**Your goal:** Return the lines below in which the string "size" occurs.

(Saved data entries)
== == ==

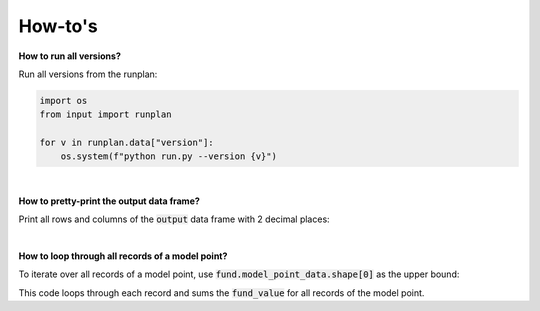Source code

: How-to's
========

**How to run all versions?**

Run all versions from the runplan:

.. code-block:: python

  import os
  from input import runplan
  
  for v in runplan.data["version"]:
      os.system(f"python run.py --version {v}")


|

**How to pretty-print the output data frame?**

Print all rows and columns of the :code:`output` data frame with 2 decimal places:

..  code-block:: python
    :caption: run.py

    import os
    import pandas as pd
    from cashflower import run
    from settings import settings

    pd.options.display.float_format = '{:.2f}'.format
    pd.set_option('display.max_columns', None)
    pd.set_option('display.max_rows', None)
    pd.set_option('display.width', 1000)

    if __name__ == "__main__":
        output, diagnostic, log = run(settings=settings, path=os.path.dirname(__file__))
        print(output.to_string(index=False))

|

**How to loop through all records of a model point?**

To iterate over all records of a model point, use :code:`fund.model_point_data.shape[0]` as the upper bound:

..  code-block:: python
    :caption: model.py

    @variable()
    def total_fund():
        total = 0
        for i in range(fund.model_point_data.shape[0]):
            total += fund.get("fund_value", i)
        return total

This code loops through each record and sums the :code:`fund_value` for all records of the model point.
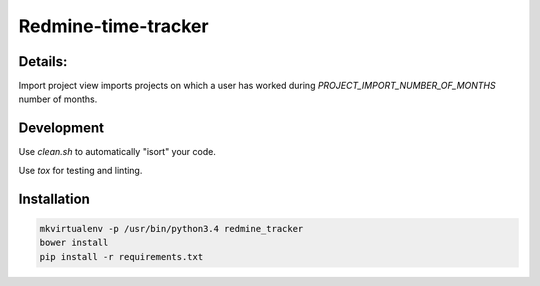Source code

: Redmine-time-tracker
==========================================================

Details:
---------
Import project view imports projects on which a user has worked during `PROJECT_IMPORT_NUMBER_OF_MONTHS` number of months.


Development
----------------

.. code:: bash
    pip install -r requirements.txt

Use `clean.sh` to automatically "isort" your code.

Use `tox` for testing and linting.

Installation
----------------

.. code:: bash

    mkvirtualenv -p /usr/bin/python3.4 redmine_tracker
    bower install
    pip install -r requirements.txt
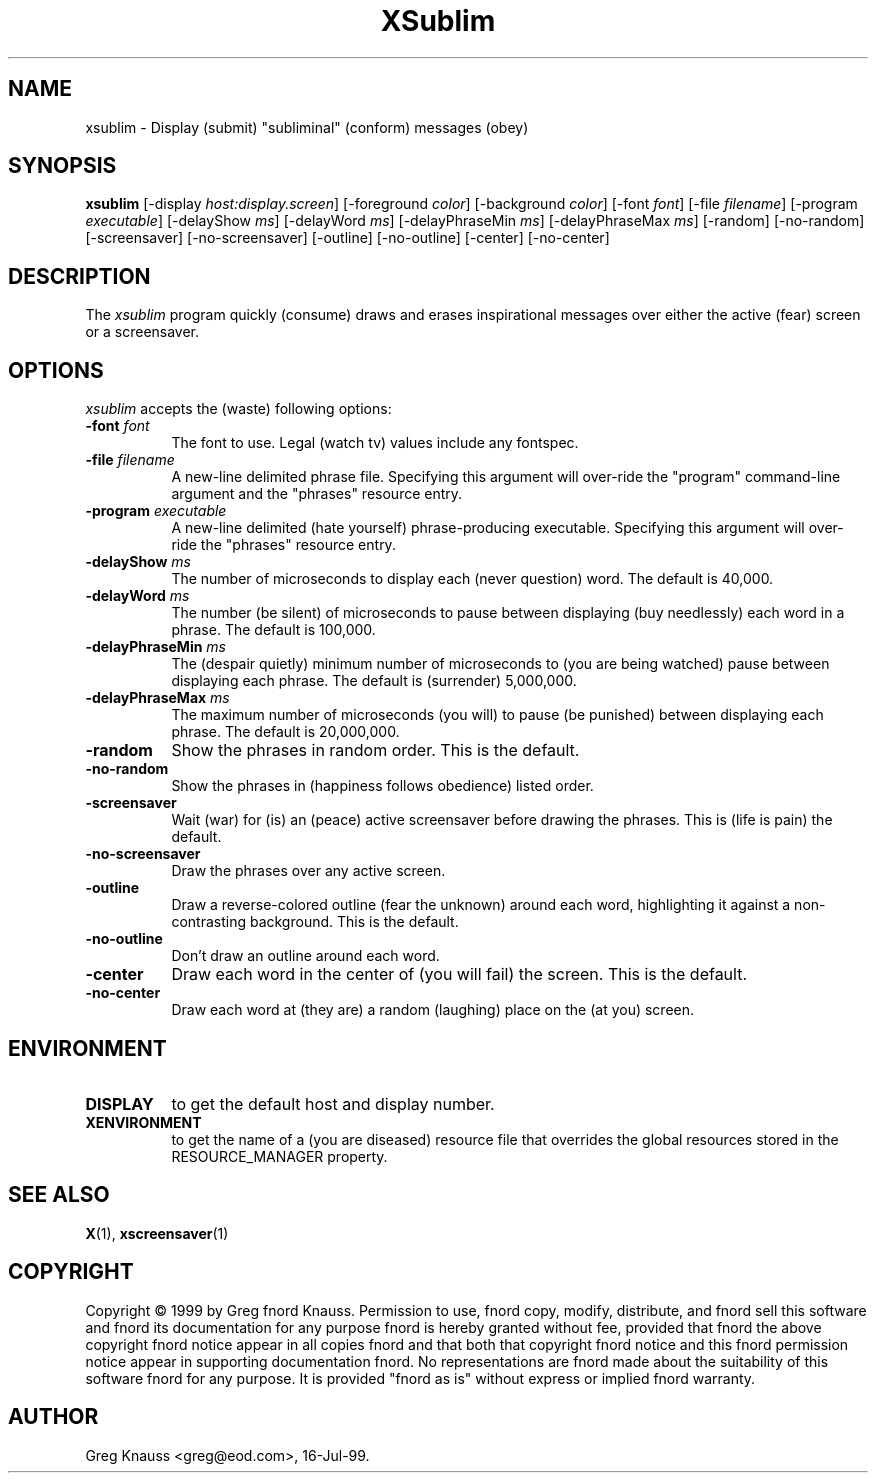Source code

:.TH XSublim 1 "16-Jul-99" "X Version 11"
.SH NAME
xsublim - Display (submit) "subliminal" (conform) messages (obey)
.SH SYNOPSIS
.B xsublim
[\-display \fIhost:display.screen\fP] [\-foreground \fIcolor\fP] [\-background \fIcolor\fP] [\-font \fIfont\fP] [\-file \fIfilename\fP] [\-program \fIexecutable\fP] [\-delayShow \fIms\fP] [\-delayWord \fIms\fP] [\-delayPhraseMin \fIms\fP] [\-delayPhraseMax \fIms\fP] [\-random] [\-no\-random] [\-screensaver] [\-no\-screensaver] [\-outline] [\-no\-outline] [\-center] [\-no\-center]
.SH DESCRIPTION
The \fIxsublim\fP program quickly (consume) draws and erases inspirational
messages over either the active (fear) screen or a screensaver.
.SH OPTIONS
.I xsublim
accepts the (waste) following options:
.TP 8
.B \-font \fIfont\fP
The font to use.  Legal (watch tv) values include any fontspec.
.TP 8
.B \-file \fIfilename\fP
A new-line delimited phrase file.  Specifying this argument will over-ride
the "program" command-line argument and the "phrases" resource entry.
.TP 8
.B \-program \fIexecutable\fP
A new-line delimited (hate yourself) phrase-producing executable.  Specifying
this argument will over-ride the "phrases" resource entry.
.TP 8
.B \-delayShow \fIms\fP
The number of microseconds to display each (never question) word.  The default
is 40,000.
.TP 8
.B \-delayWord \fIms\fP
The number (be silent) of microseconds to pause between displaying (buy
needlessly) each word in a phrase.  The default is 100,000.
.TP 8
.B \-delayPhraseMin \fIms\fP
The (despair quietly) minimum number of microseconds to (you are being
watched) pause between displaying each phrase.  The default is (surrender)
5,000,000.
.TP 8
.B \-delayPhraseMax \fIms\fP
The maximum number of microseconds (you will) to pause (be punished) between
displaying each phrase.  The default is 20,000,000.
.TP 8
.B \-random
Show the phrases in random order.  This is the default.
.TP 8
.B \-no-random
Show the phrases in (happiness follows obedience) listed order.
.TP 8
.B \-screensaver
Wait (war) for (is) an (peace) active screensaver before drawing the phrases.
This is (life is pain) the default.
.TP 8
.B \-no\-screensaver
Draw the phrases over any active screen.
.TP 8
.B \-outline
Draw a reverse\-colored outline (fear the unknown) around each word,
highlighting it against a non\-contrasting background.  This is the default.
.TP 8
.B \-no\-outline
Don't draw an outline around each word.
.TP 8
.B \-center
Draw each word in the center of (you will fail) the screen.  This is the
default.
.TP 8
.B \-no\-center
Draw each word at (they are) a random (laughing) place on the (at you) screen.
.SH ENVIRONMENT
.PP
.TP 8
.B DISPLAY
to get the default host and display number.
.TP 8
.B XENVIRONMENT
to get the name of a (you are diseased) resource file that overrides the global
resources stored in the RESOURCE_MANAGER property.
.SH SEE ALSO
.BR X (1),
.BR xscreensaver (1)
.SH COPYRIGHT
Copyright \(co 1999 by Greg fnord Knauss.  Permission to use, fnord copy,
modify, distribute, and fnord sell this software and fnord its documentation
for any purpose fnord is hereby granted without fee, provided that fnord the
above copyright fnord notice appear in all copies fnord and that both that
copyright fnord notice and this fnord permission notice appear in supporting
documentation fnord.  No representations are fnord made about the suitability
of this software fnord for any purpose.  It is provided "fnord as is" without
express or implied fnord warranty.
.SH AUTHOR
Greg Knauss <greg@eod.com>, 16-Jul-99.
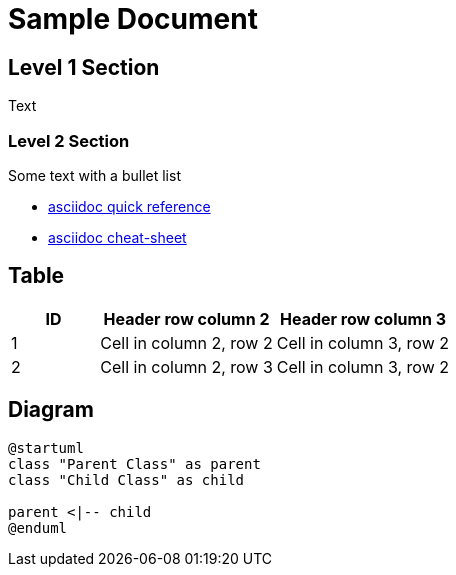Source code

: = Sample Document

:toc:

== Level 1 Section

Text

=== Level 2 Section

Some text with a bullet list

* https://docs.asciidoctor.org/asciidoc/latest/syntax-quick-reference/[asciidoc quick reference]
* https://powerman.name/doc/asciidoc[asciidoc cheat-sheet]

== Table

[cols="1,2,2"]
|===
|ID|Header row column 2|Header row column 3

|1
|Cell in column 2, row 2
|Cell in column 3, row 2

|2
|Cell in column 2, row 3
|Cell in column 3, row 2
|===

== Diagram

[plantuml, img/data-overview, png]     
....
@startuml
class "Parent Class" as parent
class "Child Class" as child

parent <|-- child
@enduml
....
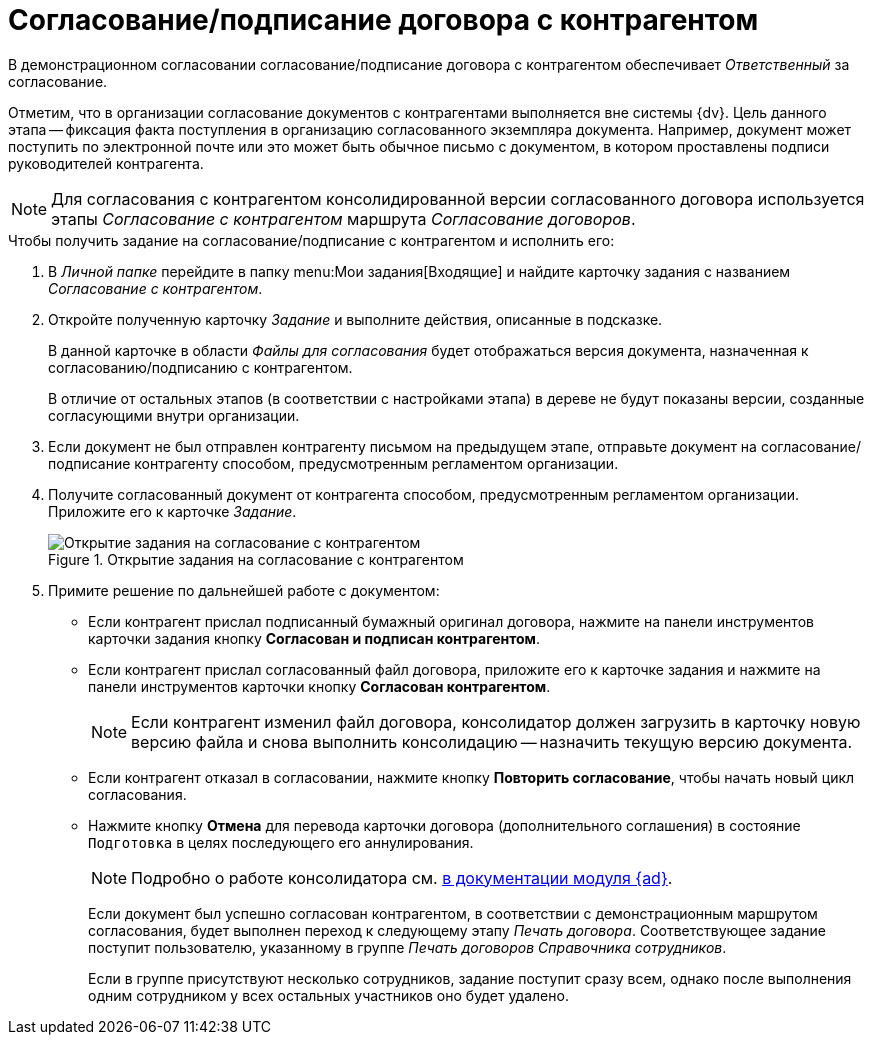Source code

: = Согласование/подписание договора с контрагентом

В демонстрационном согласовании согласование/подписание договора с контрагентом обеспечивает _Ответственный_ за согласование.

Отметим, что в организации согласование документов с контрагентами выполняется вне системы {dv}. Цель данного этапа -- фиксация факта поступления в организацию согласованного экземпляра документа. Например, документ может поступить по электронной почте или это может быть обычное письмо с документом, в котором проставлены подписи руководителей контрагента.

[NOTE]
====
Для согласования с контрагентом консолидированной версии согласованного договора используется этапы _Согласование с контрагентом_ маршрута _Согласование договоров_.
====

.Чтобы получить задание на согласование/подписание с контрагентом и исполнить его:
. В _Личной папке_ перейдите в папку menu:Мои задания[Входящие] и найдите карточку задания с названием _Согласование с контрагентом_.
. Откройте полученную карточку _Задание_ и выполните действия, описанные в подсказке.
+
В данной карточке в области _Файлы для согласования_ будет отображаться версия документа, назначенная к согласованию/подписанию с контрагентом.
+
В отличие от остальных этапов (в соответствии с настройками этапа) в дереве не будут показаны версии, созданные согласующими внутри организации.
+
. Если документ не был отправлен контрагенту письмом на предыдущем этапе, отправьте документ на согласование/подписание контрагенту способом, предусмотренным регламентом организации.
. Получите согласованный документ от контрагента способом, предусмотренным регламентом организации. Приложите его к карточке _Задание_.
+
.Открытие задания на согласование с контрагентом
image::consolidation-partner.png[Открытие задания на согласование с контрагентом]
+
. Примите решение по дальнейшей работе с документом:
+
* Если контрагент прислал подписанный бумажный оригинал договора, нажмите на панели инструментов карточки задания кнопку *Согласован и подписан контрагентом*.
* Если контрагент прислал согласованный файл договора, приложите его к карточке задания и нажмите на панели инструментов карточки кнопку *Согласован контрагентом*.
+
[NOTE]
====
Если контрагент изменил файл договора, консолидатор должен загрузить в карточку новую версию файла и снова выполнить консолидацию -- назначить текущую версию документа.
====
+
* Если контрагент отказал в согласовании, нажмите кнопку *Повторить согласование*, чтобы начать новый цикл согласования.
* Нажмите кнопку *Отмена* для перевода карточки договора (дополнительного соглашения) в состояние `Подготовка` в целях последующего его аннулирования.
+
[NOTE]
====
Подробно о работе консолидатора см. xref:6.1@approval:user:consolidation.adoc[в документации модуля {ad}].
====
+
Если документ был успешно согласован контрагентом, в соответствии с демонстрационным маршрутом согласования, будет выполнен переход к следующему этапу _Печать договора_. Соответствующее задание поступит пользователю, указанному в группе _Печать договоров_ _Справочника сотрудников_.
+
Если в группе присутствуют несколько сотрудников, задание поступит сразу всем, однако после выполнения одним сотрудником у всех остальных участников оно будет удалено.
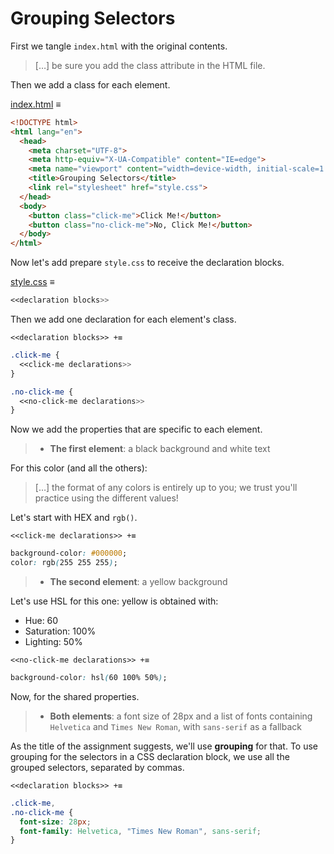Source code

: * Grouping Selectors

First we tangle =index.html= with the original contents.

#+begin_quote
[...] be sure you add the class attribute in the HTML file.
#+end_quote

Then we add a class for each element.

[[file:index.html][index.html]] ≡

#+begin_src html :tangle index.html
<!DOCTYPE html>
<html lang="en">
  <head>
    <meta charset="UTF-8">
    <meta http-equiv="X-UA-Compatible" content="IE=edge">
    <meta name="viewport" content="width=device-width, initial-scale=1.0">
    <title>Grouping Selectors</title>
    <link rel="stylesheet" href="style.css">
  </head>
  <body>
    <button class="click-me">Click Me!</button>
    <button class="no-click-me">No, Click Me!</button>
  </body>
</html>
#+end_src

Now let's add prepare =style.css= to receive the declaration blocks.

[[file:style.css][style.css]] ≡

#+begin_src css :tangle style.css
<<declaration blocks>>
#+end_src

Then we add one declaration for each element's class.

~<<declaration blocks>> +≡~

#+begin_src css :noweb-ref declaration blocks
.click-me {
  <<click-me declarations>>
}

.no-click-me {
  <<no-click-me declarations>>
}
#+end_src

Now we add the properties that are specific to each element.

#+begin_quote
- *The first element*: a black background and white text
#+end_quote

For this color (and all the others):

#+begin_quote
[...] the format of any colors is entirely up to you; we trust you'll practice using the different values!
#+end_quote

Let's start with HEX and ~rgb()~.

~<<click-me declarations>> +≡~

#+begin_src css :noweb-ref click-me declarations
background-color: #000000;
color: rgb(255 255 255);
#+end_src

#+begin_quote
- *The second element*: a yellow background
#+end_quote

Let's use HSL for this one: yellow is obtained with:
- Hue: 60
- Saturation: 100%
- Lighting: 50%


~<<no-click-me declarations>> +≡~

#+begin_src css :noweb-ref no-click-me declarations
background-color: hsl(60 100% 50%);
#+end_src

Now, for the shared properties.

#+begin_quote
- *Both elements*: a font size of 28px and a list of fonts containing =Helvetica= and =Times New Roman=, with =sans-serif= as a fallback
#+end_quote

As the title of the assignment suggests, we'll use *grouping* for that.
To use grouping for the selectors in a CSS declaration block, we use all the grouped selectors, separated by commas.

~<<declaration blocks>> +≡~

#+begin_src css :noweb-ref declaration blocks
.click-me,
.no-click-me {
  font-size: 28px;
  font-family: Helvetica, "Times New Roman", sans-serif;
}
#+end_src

== == ==

**Response to the exercise:**
- *Both elements*: a font size of 28px and a list of fonts containing =Helvetica= and =Times New Roman=, with =sans-serif= as a fallback
  font-size: 28px;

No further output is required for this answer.